What the task requires:
When you reach the line that contains "Chair Price, Aurora: 358 -> 500", give it back exactly along with each line after it to the end of the entries; skip any pictures.

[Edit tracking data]
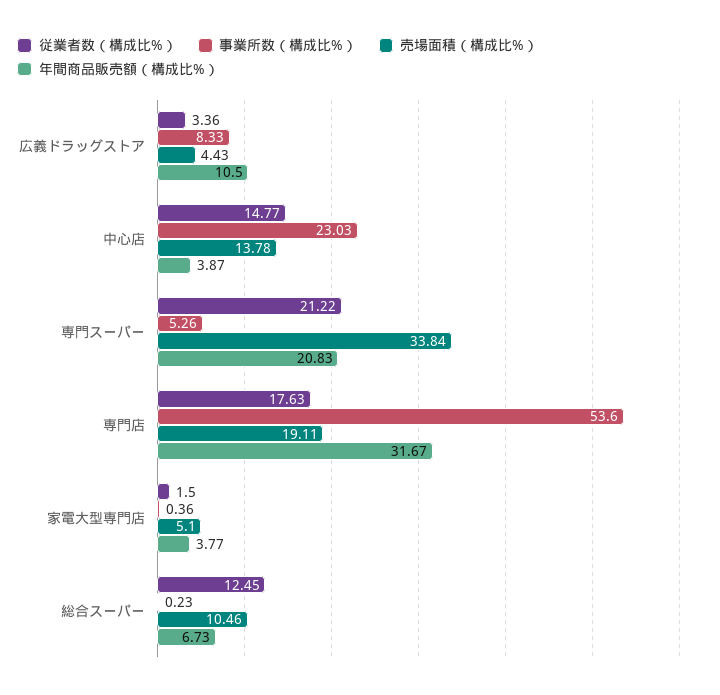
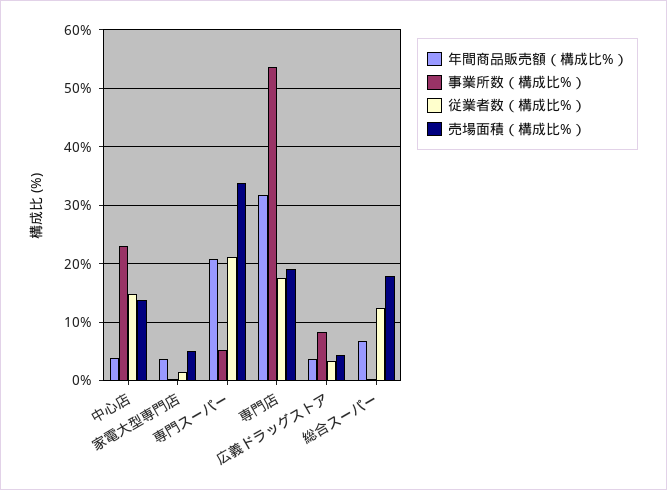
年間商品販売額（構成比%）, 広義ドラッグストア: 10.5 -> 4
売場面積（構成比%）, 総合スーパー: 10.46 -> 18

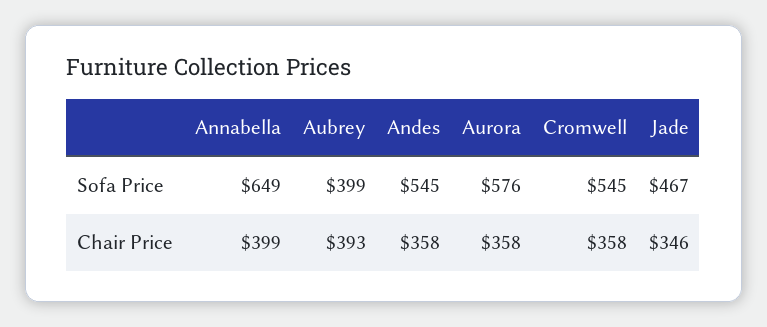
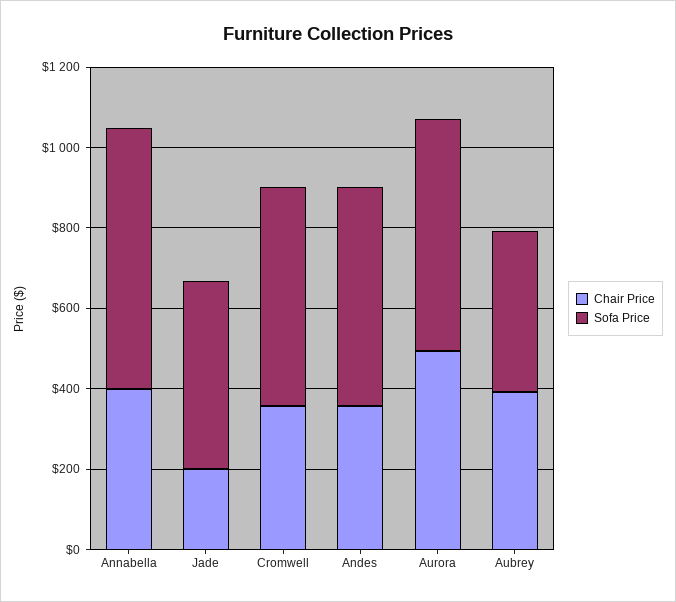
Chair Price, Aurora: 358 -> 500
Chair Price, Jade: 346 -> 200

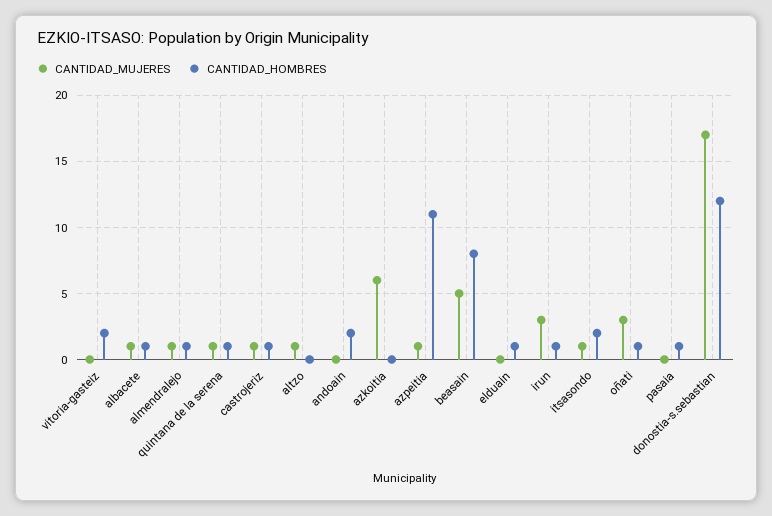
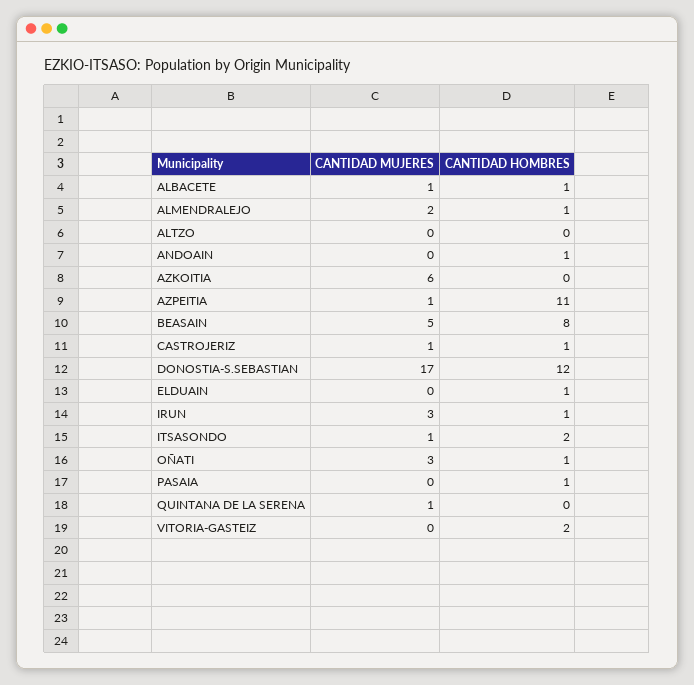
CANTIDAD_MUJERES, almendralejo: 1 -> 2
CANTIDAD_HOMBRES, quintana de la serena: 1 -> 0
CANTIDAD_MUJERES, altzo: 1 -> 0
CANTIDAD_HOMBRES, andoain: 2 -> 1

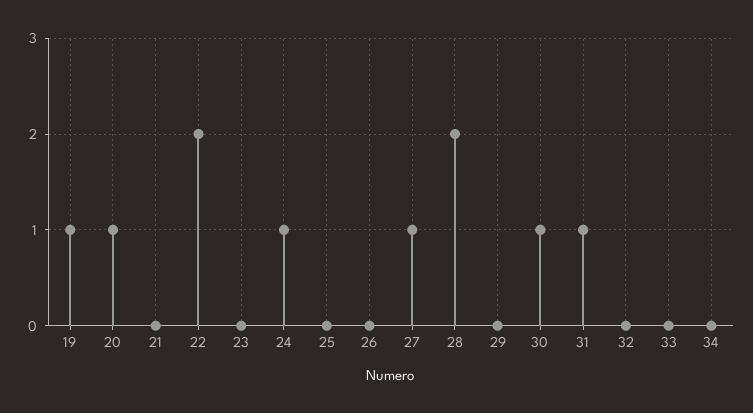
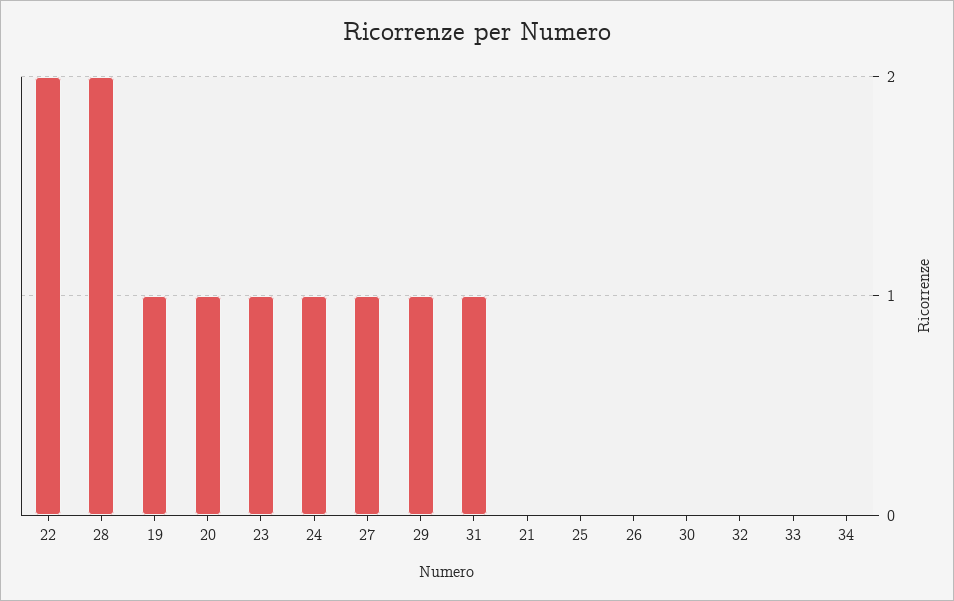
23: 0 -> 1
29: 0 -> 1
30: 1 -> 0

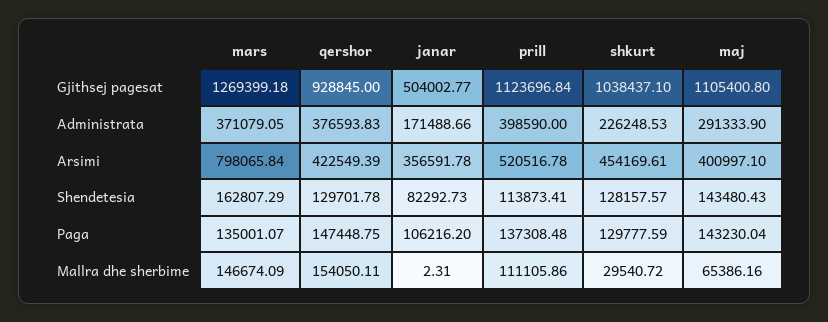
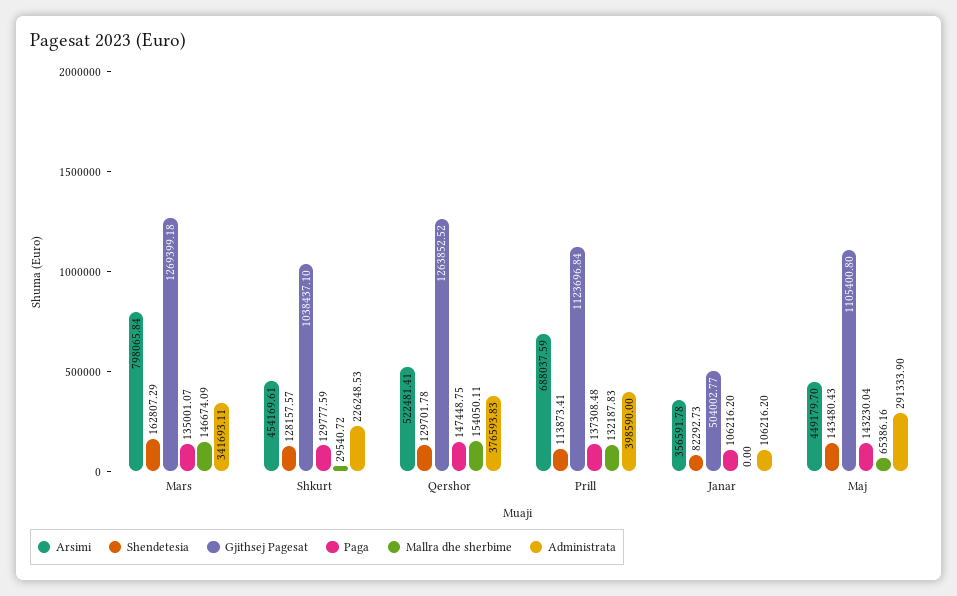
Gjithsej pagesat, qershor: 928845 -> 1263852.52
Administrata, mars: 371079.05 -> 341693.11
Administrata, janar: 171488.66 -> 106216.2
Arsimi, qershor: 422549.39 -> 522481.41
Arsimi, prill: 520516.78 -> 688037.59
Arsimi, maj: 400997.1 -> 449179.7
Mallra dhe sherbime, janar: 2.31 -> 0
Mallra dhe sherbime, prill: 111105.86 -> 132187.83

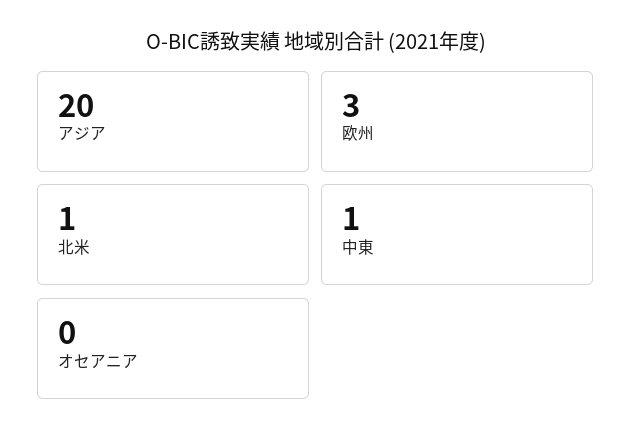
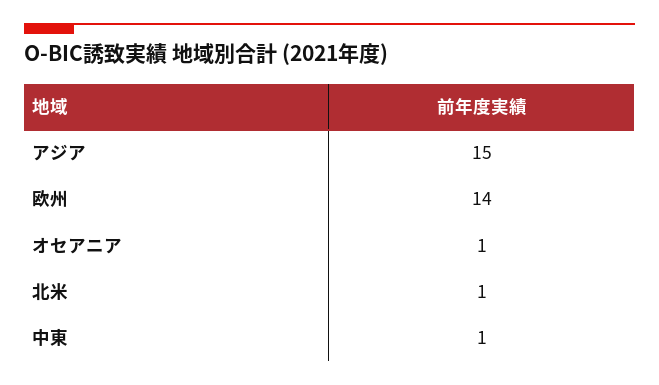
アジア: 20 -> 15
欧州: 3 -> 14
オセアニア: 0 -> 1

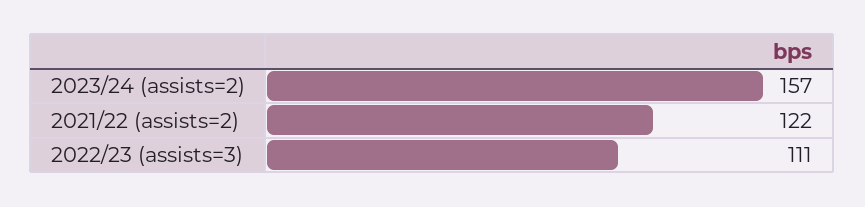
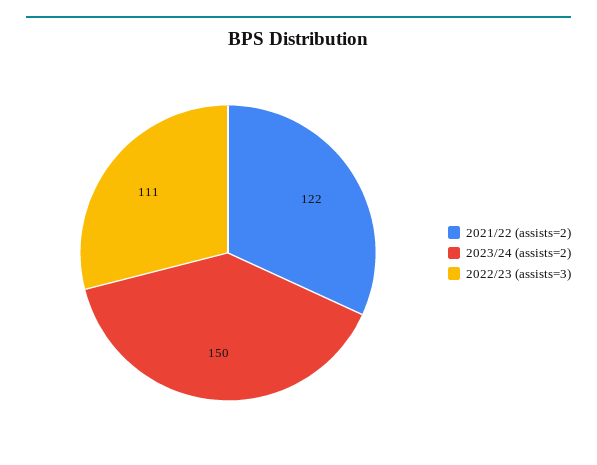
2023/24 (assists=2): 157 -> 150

Output below:
Chair Price, Aurora: 358 -> 500
Chair Price, Jade: 346 -> 200

CANTIDAD_MUJERES, almendralejo: 1 -> 2
CANTIDAD_HOMBRES, quintana de la serena: 1 -> 0
CANTIDAD_MUJERES, altzo: 1 -> 0
CANTIDAD_HOMBRES, andoain: 2 -> 1

23: 0 -> 1
29: 0 -> 1
30: 1 -> 0

Gjithsej pagesat, qershor: 928845 -> 1263852.52
Administrata, mars: 371079.05 -> 341693.11
Administrata, janar: 171488.66 -> 106216.2
Arsimi, qershor: 422549.39 -> 522481.41
Arsimi, prill: 520516.78 -> 688037.59
Arsimi, maj: 400997.1 -> 449179.7
Mallra dhe sherbime, janar: 2.31 -> 0
Mallra dhe sherbime, prill: 111105.86 -> 132187.83

アジア: 20 -> 15
欧州: 3 -> 14
オセアニア: 0 -> 1

2023/24 (assists=2): 157 -> 150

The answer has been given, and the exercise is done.